La vie monastique permet donc à chacun de ses membres de se sauver en usant des instruments que Notre Seigneur Jésus-Christ nous a donnés. Il lui donne les moyens appropriés pour y parvenir. De même, « bien formés par une longue épreuve dans le monastère », les anachorètes « ont appris, grâce au soutien de nombreux frères, à lutter contre le démon. Bien exercés, ils passent de cette armée fraternelle au combat solitaire du désert. » (I, 3-5) L’ermite n’est plus au premier temps où sa simple ferveur lui suffisait pour affronter les dangers de la vie solitude. C’est pourquoi Saint Benoît se détourne de cette voie pour privilégier le cénobitisme, plus adapté à la société chrétienne et plus approprié aux hommes pour servir Notre Seigneur Jésus-Christ.

L’abbé tient lieu de Notre Seigneur Jésus-Christ

Le moine est sous la direction d’un abbé. Ce dernier dirige le monastère. Il tient la place de Notre Seigneur Jésus-Christ. Son autorité est donc sans limite, au moins théoriquement. Saint Benoît décrit longuement comment il doit diriger les moines. Plusieurs fois, il insiste sur l’exigence de sa charge, sur « le fardeau qu’il a reçu » (LXIV, 7). « L’abbé doit toujours se rappeler qu’il est exigé davantage à qui a été confié davantage. » (II, 30) Il lui rappelle alors ses devoirs. « L’abbé ne doit donc rien enseigner, établir ou commander qui s’écarte des préceptes du Seigneur ; mais ses ordres et son enseignement doivent se répandre dans l’esprit de ses disciples, comme un levain de la divine justice » (II, 4).

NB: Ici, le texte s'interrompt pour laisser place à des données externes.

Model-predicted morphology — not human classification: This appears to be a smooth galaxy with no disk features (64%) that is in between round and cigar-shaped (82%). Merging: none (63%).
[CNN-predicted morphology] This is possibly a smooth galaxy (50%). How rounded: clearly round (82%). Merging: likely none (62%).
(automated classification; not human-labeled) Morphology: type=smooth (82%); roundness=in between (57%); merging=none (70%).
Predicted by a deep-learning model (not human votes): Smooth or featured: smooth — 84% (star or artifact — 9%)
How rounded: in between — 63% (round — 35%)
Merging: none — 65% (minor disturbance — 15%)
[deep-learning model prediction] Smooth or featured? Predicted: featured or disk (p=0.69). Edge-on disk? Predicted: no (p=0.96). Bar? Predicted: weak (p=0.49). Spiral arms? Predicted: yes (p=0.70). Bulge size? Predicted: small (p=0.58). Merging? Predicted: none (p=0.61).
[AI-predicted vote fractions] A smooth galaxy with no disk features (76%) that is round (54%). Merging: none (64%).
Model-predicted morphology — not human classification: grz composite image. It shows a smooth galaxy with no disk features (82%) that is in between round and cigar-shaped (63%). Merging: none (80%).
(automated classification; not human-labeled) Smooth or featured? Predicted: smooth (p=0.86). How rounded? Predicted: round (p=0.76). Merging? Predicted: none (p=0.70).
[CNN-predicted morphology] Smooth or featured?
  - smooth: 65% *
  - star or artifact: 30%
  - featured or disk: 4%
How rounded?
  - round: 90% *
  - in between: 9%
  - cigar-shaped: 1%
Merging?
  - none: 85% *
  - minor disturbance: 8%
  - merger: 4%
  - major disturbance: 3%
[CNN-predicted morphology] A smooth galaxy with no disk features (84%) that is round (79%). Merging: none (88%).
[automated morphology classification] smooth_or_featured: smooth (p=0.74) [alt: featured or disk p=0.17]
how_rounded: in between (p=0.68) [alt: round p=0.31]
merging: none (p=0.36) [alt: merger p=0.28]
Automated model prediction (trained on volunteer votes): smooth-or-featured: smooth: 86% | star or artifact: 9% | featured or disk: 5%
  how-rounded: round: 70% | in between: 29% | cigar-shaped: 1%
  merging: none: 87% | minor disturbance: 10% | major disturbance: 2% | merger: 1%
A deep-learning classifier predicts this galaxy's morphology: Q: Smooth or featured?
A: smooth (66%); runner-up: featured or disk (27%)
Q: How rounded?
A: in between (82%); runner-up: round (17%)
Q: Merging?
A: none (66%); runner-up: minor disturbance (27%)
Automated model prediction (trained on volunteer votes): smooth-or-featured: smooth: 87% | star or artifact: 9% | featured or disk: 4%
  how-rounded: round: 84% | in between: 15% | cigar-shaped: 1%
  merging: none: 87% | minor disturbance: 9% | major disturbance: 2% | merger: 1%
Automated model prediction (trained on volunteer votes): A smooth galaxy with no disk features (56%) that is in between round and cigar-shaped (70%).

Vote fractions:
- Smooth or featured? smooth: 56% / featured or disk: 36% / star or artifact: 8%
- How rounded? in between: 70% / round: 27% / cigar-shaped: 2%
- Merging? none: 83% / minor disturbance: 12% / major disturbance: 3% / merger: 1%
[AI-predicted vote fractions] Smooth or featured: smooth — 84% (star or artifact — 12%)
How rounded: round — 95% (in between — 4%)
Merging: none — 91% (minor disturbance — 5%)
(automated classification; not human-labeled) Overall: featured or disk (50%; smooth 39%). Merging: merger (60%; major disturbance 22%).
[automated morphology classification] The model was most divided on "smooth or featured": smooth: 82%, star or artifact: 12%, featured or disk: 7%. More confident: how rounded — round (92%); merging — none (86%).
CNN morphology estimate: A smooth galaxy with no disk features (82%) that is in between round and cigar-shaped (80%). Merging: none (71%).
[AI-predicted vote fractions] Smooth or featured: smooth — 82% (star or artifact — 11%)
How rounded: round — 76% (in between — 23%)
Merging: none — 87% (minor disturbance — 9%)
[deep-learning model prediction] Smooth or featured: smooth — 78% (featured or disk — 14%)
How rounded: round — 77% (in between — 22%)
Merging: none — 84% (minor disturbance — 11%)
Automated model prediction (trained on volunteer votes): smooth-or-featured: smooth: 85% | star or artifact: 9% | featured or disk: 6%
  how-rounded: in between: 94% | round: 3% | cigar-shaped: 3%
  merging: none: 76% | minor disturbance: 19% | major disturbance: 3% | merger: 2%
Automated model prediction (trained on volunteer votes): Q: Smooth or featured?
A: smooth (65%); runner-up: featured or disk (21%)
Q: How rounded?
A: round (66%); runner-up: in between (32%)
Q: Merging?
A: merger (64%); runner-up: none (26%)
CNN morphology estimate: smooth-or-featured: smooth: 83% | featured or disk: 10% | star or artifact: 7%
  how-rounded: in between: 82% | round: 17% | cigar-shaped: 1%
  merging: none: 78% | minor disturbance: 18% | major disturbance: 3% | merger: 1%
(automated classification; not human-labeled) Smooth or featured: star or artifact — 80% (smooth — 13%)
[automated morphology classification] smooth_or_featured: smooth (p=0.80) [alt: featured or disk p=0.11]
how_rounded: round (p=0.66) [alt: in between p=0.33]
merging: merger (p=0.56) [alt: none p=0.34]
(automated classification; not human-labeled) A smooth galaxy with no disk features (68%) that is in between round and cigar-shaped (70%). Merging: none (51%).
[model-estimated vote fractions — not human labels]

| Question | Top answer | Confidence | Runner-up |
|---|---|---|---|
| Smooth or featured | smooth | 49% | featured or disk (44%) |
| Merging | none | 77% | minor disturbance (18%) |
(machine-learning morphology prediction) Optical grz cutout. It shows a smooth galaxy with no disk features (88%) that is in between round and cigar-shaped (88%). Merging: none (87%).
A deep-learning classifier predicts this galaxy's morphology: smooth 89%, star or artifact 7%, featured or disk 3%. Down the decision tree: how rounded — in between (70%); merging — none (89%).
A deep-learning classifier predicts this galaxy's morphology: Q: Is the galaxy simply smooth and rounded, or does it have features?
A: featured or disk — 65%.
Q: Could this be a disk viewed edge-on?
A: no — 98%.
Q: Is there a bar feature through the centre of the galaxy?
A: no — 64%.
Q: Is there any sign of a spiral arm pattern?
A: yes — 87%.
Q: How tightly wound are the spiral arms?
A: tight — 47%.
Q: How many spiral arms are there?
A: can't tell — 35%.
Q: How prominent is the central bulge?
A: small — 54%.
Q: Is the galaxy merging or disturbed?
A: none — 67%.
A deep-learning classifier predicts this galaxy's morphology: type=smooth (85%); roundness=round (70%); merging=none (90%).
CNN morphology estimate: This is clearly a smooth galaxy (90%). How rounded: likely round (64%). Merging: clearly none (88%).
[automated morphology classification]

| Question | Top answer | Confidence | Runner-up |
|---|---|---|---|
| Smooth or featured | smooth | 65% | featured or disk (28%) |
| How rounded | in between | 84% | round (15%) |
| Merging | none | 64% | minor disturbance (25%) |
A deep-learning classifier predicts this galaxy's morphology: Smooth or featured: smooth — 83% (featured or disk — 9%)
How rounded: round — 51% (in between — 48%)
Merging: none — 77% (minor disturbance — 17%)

Saint Benoît définit les qualités d’un bon abbé. « Il doit donc être docte dans la loi divine, afin de savoir et d’avoir où puiser les leçons anciennes et nouvelles. Qu’il soit chaste, sobre, miséricordieux ; que toujours il préfère la miséricorde à la justice, afin d’obtenir pour lui-même le traitement semblable. Qu’il haïsse les vices, mais qu’il aime les frères. » (LXIV, 8-11) Il doit se conduire avec discernement, modération et prévoyance. Il définit ensuite les défauts qu’il doit éviter : la turbulence, l’inquiétude, l’excessivité, l’opiniâtreté, la jalousie, « sinon, il n’y aura jamais de repos. » (LXIV, 16) Saint Benoît insiste suffisamment sur ces points pour quoi ce qu’il recherche. Reprenant les paroles de Jacob, il nous rappelle (LXIV, 19) que « si je fatigue mes troupeaux en le faisant trop marcher, ils périront tous en un jour. » (Gen., XXXIII, 13)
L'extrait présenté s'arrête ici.